Write out word for word each line from the top of the material through the line that has "secondaprova2010.xls". Pictures do not go in.
===== Provided material
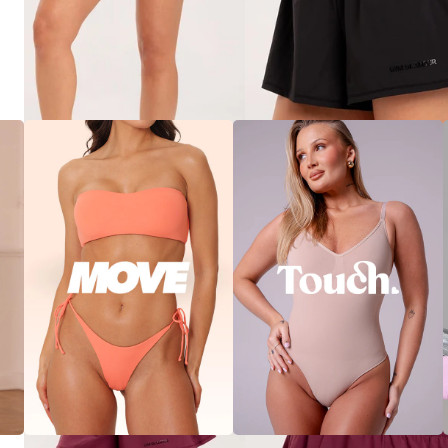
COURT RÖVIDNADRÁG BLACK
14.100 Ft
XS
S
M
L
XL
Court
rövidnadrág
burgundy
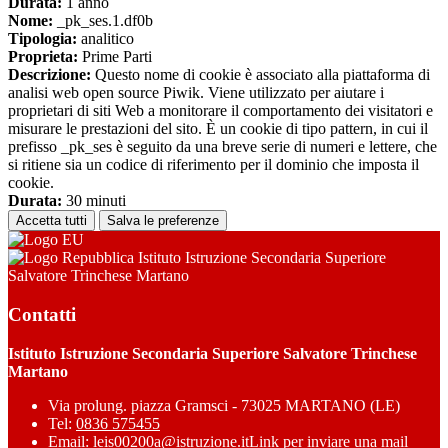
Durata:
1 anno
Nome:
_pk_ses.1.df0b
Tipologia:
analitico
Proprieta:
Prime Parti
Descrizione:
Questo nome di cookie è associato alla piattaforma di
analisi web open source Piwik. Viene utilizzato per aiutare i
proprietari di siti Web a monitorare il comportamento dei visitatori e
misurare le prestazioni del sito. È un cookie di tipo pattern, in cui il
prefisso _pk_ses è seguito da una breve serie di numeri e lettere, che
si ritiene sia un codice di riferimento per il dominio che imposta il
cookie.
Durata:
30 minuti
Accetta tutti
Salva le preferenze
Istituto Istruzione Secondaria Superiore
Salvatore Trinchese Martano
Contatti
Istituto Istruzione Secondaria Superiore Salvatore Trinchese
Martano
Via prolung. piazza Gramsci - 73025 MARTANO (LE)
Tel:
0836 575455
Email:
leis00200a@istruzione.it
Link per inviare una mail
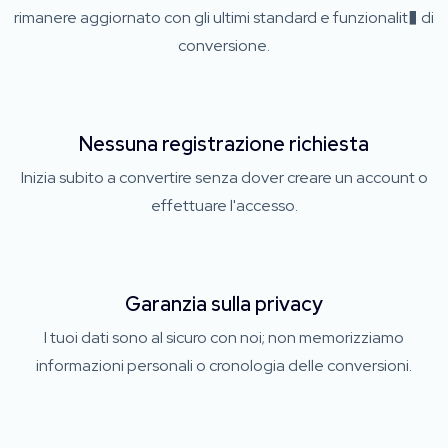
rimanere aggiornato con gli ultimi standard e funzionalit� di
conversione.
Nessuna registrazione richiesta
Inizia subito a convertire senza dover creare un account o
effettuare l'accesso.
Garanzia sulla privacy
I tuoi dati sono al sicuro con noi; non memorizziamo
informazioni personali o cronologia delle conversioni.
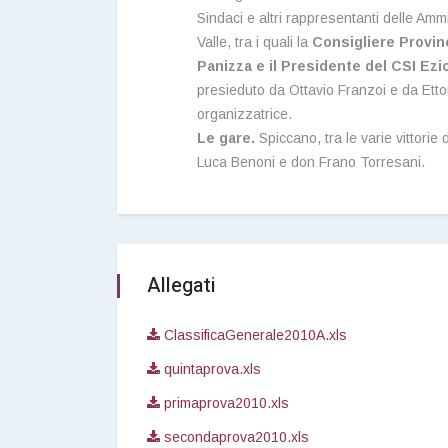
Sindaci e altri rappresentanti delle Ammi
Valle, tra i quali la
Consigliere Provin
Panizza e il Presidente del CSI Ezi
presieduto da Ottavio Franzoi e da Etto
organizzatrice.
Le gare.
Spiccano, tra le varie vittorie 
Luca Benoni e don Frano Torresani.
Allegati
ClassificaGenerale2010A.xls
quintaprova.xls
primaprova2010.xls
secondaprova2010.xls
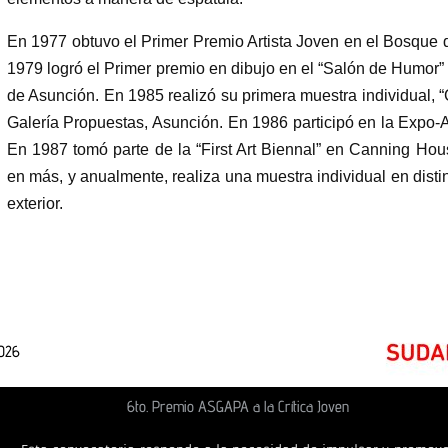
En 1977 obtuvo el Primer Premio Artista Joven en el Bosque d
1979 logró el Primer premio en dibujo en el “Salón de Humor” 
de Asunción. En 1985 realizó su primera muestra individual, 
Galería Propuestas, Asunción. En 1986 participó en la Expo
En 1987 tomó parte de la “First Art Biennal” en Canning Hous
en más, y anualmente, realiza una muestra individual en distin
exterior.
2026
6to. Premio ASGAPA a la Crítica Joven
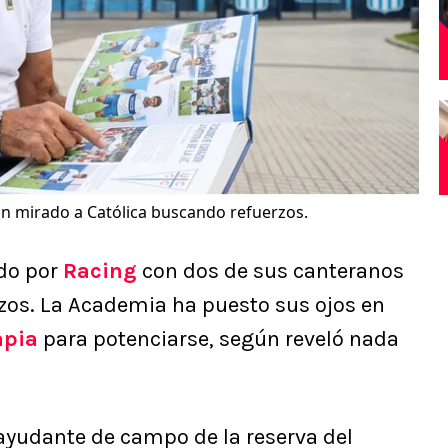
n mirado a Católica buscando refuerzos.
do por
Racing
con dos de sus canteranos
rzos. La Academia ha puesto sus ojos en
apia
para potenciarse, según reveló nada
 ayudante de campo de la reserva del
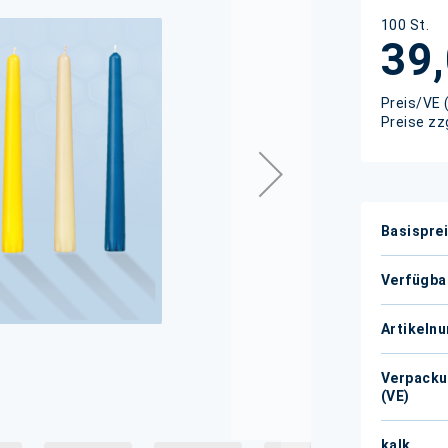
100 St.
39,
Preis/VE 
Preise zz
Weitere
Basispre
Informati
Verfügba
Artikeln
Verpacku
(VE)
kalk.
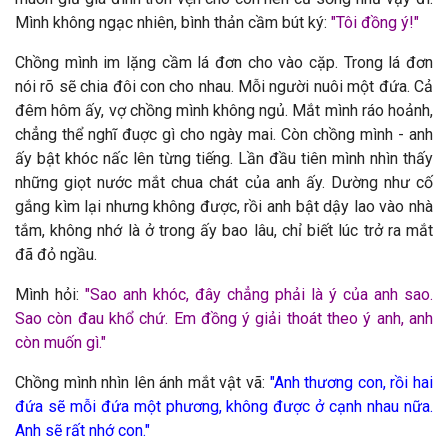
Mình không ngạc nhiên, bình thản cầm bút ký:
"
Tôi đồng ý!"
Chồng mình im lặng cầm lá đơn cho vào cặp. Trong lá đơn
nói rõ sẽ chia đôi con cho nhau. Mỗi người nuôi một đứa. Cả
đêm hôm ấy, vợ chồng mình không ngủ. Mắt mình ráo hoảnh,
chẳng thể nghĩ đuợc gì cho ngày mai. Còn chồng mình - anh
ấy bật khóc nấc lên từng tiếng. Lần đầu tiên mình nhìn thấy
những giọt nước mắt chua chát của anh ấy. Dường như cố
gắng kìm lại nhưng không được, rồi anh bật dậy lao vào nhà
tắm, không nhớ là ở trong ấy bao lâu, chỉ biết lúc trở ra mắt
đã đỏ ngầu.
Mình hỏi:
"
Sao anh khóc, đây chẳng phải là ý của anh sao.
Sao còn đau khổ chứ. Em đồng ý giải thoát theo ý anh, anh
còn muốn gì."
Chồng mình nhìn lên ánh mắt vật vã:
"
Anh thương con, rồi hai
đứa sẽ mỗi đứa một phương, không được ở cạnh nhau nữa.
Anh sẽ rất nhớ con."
==========
◆ Finished task:
COURT RÖVIDNADRÁG BLACK
14.100 Ft
XS
S
M
L
XL
Court
rövidnadrág
burgundy
Durata:
1 anno
Nome:
_pk_ses.1.df0b
Tipologia:
analitico
Proprieta:
Prime Parti
Descrizione:
Questo nome di cookie è associato alla piattaforma di
analisi web open source Piwik. Viene utilizzato per aiutare i
proprietari di siti Web a monitorare il comportamento dei visitatori e
misurare le prestazioni del sito. È un cookie di tipo pattern, in cui il
prefisso _pk_ses è seguito da una breve serie di numeri e lettere, che
si ritiene sia un codice di riferimento per il dominio che imposta il
cookie.
Durata:
30 minuti
Accetta tutti
Salva le preferenze
Istituto Istruzione Secondaria Superiore
Salvatore Trinchese Martano
Contatti
Istituto Istruzione Secondaria Superiore Salvatore Trinchese
Martano
Via prolung. piazza Gramsci - 73025 MARTANO (LE)
Tel:
0836 575455
Email:
leis00200a@istruzione.it
Link per inviare una mail
rimanere aggiornato con gli ultimi standard e funzionalit� di
conversione.
Nessuna registrazione richiesta
Inizia subito a convertire senza dover creare un account o
effettuare l'accesso.
Garanzia sulla privacy
I tuoi dati sono al sicuro con noi; non memorizziamo
informazioni personali o cronologia delle conversioni.
Sindaci e altri rappresentanti delle Ammi
Valle, tra i quali la
Consigliere Provin
Panizza e il Presidente del CSI Ezi
presieduto da Ottavio Franzoi e da Etto
organizzatrice.
Le gare.
Spiccano, tra le varie vittorie 
Luca Benoni e don Frano Torresani.
Allegati
ClassificaGenerale2010A.xls
quintaprova.xls
primaprova2010.xls
secondaprova2010.xls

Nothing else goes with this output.